*Text for analysis*:
================================

Identity graphs transform fragmented data into actionable, privacy-safe customer profiles. They help you improve attribution, personalization, analytics, and compliance across your organization.

RudderStack Profiles is designed for engineers and data teams who want to build and manage identity graphs within their own cloud infrastructure. With built-in privacy controls and flexible integration options, you maintain full control of your customer data.

The identity graphic capabilities in RudderStack Profiles help you connect identifiers across sources while enforcing governance rules and privacy requirements. This creates a foundation for accurate analytics and personalization without compromising data security.

Request a demo to see how RudderStack Profiles can power your identity resolution strategy.

FAQs about identity graphs

What is an identity graph database?

An identity graph database is a specialized store for relationships between customer identifiers, like emails, device IDs, and logins, so you can resolve identities quickly at scale. It is optimized for linking and querying connections, not just storing rows, which makes it useful for real-time lookups and profile stitching.

================================

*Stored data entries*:
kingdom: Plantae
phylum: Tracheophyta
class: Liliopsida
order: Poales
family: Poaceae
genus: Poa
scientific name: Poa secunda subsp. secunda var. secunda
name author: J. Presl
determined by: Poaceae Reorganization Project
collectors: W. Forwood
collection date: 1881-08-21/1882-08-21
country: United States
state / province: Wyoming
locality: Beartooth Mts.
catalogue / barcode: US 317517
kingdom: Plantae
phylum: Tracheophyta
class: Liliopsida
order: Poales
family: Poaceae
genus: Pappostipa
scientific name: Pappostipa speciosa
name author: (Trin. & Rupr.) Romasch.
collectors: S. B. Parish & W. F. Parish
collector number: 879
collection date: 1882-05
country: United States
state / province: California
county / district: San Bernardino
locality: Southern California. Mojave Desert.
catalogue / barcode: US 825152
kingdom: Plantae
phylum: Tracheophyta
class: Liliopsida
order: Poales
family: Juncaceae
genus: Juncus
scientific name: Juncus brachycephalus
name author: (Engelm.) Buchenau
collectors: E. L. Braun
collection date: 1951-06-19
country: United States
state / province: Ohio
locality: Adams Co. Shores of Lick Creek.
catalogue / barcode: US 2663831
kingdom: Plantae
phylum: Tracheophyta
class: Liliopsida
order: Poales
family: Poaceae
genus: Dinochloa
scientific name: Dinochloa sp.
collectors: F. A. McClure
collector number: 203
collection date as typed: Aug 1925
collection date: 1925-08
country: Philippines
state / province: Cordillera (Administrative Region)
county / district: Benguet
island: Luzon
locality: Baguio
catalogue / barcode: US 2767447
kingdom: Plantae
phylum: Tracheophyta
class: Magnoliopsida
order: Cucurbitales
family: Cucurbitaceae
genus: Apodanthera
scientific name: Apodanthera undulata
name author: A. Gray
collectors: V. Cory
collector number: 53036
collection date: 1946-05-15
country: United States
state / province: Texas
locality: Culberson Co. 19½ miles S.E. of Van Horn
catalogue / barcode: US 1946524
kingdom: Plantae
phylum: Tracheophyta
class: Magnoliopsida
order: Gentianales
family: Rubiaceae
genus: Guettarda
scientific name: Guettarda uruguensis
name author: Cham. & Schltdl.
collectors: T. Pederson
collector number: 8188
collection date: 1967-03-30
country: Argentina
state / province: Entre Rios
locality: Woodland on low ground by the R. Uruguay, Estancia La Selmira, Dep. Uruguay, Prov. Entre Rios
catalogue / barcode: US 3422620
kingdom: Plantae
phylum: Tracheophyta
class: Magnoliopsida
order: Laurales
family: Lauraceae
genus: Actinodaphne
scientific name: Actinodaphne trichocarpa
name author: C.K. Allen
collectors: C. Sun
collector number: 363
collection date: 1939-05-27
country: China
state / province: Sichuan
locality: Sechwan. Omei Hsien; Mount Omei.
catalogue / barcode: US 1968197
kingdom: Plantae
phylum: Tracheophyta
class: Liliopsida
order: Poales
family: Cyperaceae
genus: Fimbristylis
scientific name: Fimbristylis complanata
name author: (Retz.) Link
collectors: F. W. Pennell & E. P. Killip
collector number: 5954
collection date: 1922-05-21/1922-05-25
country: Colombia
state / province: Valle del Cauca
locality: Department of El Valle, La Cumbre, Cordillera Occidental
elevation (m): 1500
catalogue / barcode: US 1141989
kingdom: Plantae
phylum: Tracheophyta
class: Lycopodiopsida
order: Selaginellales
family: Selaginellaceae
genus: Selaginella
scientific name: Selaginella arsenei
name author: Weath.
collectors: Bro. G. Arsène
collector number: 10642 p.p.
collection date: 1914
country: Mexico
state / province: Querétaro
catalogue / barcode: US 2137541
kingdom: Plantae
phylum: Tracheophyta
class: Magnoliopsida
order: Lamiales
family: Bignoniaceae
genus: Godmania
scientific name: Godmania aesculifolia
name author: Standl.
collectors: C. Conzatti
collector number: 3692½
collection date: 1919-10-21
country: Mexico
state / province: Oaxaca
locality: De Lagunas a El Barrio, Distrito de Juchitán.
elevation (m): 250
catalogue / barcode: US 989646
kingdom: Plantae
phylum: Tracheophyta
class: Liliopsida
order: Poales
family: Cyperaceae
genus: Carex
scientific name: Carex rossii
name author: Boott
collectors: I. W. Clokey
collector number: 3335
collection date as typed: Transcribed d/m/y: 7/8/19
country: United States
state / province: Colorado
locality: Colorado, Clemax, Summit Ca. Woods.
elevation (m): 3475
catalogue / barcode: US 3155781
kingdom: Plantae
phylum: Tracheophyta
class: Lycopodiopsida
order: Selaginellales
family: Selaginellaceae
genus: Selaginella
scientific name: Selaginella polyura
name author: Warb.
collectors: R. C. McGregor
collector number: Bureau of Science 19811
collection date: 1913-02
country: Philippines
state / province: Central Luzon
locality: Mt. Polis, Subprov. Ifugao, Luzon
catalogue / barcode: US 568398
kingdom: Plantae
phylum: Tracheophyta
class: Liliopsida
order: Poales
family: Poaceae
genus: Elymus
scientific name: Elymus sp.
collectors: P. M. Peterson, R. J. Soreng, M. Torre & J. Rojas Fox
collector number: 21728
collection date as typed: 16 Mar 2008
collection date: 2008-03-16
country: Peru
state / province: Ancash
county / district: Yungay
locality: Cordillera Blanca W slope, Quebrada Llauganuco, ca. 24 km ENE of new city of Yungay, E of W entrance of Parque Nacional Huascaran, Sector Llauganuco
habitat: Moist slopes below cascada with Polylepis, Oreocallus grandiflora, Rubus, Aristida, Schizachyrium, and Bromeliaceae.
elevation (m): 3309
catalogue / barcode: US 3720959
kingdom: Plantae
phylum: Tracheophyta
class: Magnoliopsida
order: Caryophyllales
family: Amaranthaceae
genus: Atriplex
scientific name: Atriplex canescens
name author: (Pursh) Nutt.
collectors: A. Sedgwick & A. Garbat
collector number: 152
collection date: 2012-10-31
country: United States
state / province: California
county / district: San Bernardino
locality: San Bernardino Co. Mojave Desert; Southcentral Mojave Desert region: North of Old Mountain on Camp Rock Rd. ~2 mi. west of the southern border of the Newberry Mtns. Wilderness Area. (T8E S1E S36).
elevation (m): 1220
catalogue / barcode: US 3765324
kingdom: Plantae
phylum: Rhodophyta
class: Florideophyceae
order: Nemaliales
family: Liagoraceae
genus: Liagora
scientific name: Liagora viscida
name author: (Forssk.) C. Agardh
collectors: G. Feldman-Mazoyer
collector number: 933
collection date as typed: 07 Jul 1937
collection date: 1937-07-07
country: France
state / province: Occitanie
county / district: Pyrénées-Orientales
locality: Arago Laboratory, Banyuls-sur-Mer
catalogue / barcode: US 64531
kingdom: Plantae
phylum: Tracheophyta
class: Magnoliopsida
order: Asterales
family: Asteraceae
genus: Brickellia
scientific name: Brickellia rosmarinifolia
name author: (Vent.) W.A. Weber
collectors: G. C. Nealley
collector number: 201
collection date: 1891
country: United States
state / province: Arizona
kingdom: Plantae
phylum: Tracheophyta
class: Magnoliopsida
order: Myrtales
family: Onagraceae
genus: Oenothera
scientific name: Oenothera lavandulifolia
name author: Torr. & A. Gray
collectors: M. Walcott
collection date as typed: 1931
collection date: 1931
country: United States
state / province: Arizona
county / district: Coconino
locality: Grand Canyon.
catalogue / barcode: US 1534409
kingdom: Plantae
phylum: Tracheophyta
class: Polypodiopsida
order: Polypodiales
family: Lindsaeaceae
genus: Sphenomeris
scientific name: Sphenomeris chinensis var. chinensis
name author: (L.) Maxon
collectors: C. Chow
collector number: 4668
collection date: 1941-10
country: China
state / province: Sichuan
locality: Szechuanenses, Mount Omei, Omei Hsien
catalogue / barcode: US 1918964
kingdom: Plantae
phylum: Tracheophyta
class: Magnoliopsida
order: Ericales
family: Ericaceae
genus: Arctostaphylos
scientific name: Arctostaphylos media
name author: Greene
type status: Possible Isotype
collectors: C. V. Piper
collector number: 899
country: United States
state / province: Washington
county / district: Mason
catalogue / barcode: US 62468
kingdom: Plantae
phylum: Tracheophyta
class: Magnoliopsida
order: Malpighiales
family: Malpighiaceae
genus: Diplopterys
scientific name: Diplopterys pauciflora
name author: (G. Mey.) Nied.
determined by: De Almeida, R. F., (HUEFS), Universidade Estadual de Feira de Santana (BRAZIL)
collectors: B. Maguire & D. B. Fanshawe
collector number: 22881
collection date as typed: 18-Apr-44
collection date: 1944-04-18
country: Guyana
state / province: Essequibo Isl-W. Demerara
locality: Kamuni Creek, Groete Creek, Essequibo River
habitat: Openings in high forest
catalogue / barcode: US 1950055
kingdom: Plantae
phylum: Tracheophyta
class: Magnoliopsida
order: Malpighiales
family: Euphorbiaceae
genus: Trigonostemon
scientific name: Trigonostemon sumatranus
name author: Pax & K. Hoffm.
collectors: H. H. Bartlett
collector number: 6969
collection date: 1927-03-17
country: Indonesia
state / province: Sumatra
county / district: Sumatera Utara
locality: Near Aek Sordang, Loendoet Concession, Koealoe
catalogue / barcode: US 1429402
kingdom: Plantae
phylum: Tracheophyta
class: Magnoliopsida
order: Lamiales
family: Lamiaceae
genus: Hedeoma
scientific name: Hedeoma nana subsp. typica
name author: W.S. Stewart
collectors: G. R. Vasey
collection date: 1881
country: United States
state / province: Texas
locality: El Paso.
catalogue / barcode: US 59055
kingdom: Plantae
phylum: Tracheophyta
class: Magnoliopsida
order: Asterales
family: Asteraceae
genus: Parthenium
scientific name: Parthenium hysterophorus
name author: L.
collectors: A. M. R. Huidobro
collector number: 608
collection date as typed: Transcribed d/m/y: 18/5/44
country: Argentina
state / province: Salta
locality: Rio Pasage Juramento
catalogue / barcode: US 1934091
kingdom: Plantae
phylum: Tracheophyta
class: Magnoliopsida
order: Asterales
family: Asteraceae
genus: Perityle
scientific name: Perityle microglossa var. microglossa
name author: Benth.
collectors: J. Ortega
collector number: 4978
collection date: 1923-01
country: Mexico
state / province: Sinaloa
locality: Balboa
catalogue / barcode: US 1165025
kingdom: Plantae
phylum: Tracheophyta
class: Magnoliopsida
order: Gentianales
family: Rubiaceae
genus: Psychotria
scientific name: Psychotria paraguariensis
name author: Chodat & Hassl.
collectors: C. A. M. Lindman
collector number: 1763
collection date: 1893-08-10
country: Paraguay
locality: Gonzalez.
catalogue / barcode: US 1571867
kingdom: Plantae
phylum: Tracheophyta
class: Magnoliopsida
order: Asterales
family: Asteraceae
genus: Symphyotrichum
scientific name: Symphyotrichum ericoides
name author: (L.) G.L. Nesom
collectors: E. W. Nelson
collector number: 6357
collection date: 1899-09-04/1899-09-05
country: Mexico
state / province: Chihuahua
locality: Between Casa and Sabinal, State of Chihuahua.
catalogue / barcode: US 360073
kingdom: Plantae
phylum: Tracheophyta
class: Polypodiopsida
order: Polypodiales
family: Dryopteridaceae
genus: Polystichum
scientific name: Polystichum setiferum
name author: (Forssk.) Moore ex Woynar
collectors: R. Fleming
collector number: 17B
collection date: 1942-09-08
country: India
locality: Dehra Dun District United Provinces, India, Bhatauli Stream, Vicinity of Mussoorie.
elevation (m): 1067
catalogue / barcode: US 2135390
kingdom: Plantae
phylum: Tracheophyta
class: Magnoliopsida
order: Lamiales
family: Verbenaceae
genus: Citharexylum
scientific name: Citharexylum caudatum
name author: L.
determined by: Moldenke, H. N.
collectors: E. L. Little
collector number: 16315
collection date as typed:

================================

*Work order*:
Answer these questions using the text on identity graphs:
1. For whom is RudderStack Profiles designed?
2. Which four areas does the text say identity graphs help improve across an organization?
3. What examples of customer identifiers does the text give?

*Your response*:
1. Engineers and data teams who want to build and manage identity graphs within their own cloud infrastructure.
2. Attribution, personalization, analytics, and compliance.
3. Emails, device IDs, and logins.